After reviewing the growing debt owed by Grady to the schools, the report states that "All of this points to the fact that the [Fulton-DeKalb Hospital Authority] is experiencing a crisis in under funding. All parties have been working hard to provide vitally needed healthcare to the poor and underserved of Fulton and DeKalb Counties without the required level of financial support needed to effectively manage the arrangement."

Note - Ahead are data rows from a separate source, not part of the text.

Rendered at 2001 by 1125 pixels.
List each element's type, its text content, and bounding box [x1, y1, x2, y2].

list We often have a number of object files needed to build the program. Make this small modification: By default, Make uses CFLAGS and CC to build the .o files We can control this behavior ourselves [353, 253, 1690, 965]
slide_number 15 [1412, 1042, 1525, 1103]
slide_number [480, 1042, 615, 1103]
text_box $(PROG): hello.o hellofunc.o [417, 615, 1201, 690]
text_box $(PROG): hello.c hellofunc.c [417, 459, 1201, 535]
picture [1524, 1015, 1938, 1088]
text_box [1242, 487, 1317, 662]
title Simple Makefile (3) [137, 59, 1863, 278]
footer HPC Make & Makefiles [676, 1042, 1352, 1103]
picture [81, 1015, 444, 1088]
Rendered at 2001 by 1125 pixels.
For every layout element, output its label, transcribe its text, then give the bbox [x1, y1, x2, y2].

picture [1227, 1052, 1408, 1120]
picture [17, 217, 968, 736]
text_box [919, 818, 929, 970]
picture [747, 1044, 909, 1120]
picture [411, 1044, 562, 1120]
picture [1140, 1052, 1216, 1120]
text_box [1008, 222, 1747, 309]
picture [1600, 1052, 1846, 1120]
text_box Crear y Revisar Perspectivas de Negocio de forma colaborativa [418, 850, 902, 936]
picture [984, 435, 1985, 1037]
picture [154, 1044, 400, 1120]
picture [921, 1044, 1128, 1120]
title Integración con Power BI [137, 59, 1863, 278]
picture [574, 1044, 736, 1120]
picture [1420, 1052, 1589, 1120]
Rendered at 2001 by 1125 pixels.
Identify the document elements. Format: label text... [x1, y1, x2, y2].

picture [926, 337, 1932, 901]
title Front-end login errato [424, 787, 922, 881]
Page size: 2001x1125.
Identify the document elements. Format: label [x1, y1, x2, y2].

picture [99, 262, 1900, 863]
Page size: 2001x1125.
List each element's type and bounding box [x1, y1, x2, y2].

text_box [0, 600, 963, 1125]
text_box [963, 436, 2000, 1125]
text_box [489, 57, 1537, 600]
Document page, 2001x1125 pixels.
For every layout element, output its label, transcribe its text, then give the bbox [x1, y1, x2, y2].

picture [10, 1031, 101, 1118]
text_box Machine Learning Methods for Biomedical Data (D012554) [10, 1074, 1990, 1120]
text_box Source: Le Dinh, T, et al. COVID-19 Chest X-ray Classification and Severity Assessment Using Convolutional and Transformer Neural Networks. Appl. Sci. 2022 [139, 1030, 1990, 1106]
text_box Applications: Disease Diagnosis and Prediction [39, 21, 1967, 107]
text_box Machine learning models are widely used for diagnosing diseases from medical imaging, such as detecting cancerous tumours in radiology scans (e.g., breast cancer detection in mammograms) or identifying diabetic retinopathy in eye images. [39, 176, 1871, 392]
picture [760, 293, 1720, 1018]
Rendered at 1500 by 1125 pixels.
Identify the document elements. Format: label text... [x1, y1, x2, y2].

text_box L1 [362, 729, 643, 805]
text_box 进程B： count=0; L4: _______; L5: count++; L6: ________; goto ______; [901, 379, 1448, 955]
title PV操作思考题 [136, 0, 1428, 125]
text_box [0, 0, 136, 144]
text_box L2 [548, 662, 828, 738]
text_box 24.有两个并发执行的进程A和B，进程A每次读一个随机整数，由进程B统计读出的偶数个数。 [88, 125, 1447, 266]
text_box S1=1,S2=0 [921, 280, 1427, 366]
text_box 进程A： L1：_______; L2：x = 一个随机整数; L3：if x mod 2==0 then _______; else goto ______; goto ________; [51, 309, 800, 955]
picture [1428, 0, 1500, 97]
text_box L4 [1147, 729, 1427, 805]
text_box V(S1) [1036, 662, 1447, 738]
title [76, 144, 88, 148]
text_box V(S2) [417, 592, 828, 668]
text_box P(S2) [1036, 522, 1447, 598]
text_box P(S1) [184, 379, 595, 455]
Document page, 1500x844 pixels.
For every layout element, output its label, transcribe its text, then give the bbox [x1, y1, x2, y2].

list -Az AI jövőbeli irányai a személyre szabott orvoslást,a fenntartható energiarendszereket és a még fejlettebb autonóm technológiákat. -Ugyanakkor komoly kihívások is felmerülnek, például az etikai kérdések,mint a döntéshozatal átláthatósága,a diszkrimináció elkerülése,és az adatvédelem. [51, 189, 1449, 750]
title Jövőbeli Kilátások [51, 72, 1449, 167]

Dr. Thomas J. Lawley, dean of the Emory University School of Medicine, said, "The report released today substantiates the extraordinary contributions made by our two schools to the thousands of patients served by Grady Health System. It also abundantly documents the fact that three to four years ago, we were already feeling the growing strain of carrying a large debt on behalf of the governmental entities that own and operate Grady. At the end of the day, Grady's troubles are due to massive under-funding, just as the report said. No one has a greater interest than Emory and Morehouse in seeing Grady get back on its feet and regain its financial viability, along with its ability to carry out its vital public health mission on behalf of all of Georgia. We strongly urge quick adoption of the governance change recommended by the Metro Chamber Task Force before a situation that is already dire, becomes truly desperate."

In addition to the Cherry Bekaert & Holland study, an October 2005 financial review by Huron Consulting Group, commissioned by Emory, reviewed the same data and came to the same conclusions as the CB&H study.

"We at Emory engaged Huron Consulting Group, a nationally recognized firm with a renowned specialty practice in healthcare consulting, to give us a 'second opinion' on how well we were complying with our obligations at Grady," said Dr. Michael M.E. Johns, Emory's executive vice president for health affairs. "This report, which was delivered about half a year later than the CB&H report, also validated our compliance with the Grady contract and with accepted national standards of physician record keeping and time and effort reporting."

Among the specific findings of the Huron report were:

  • "Grady is not in compliance as to the timeliness of payments or payment of the full amounts due as specified in the contract. This study did not address whether Grady is in compliance with the required provision of equipment, supplies, and support personnel."
  • "Emory is in compliance with the contract."
  • "While the contract states compensation for faculty TSA [Teaching, Service, Administration] is to be paid by Grady at the VA rate, Grady only paid at the rate of $125,000, not the present $185,000 per FTE. This creates a major subsidy that has been covered by Emory."
  • "Emory must pay the faculty physicians sufficient salaries to retain them. Grady does not compensate Emory for the indigent care it provides. Because a large percentage of Grady patients are at or below the poverty level, Emory cannot obtain reimbursement for this care through EMCF [Emory faculty practice] billings and collections."